Introduction
Swallowing is a complex process and individuals can present with
breakdown at various levels, which can affect control, coordination or
strength of swallowing 1. Swallowing difficulties
(dysphagia) can affect health in a variety of ways, including
malnutrition and dehydration 2 and life-threatening
illnesses such as aspiration pneumonia 3. Safe
swallowing is essential both to maintain life and also to maintain
quality of life 4.
The complexity of swallowing and its heterogeneity in presentation can
make evaluating the true effect of treatment methods challenging; there
is limited evidence on the effectiveness of the range of therapy
approaches available 5,6. Alongside this, there is
poor uptake of interventions which demonstrate a good evidence-base,
with Speech and Language Therapists (SLTs) relying heavily on clinical
experience and anecdotal evidence 6–8.
The following study aims to
investigate the use of ‘oral trials’, a commonly used dysphagia
management approach. Although this initiative has been documented in
research and practice 6,9–12, the terminology has not
been officially defined. For the purpose of this study it has been
defined as: a dysphagia management approach whereby specified, limited
amounts of oral diet or fluids are recommended for those at risk of
aspiration or choking if full amounts are taken orally.
Oral trials are recommended for a
specified reason, such as rehabilitation or quality of life.
A recent survey of SLTs working in stroke rehabilitation identified that
supervised ‘swallow trials’ were recommended ‘frequently or always’ by
73% of respondents 6. A further survey in Australia
found that swallow trials were the only rehabilitation approach being
used in dysphagia management with a high degree of consistency12. The use of oral trials is also included in a range
of outcome measurement tools, such as the Functional Oral Intake Scale
(FOIS) 9, Dysphagia Severity Rating Scale (DSRS)11 and Therapy Outcome Measures (TOMS)10. A further three conference abstracts identify the
use of oral trials within SLT approaches 13–15.

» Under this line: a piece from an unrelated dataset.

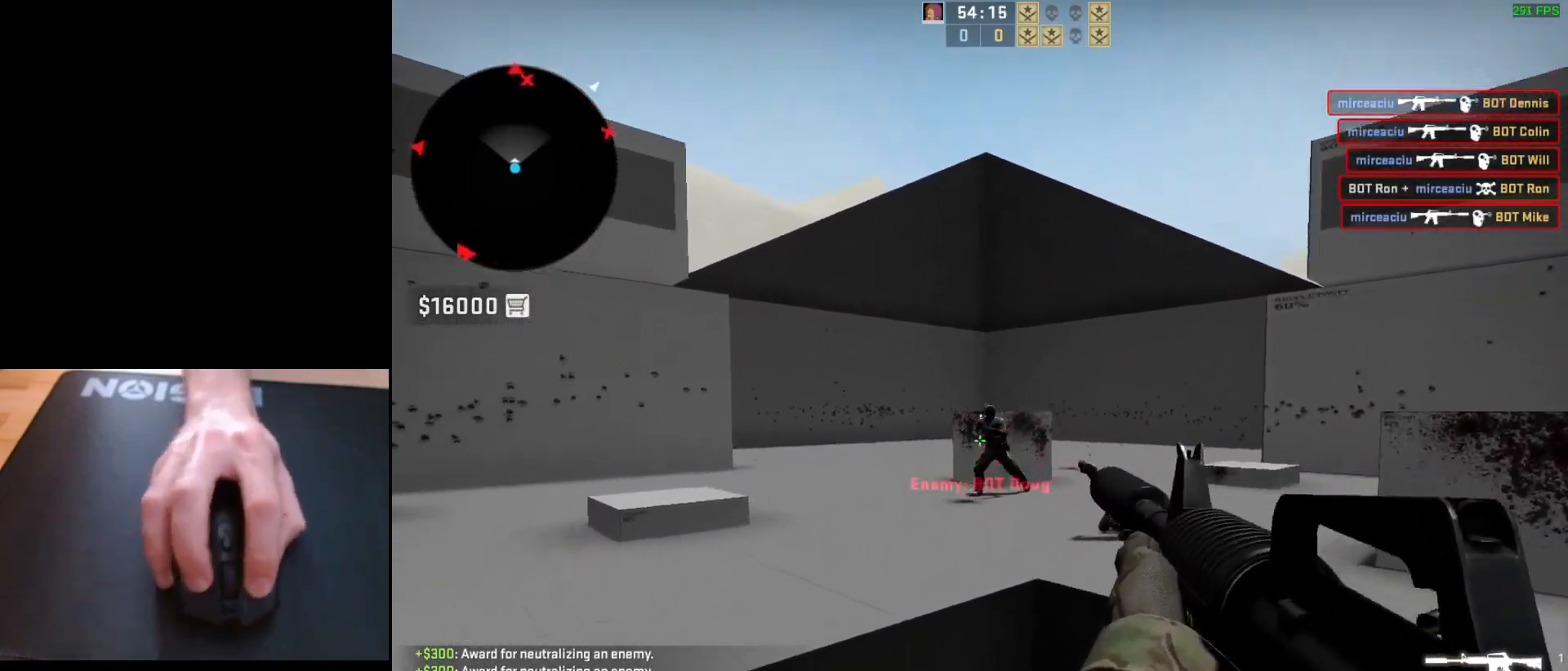
{"keys": [], "mouse": [], "events": [[433, "mouse_left", "up"]]}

However, in spite of its documented use, a search of the literature
found no further research into the use or efficacy of oral trials.
This study is part of a mixed methods research project exploring the use
of oral trials in hospital. This paper reports on phase one: an
observational, cross-sectional study evaluating the dysphagia caseload
within one inpatient hospital. Phase two is reported in a separate paper
and involves qualitative data collection via focus groups with SLTs, to
explore the clinical reasoning behind this quantitative data. Phase one
aims to identify where and with which patients oral trials are currently
being offered. Given that oral trials have documented use in stroke
rehabilitation, it is hypothesised that oral trials are used most
commonly within neurological rehabilitation. Data collected will begin
to inform how and why oral trials are used widely within dysphagia
management, despite their lack of evidence.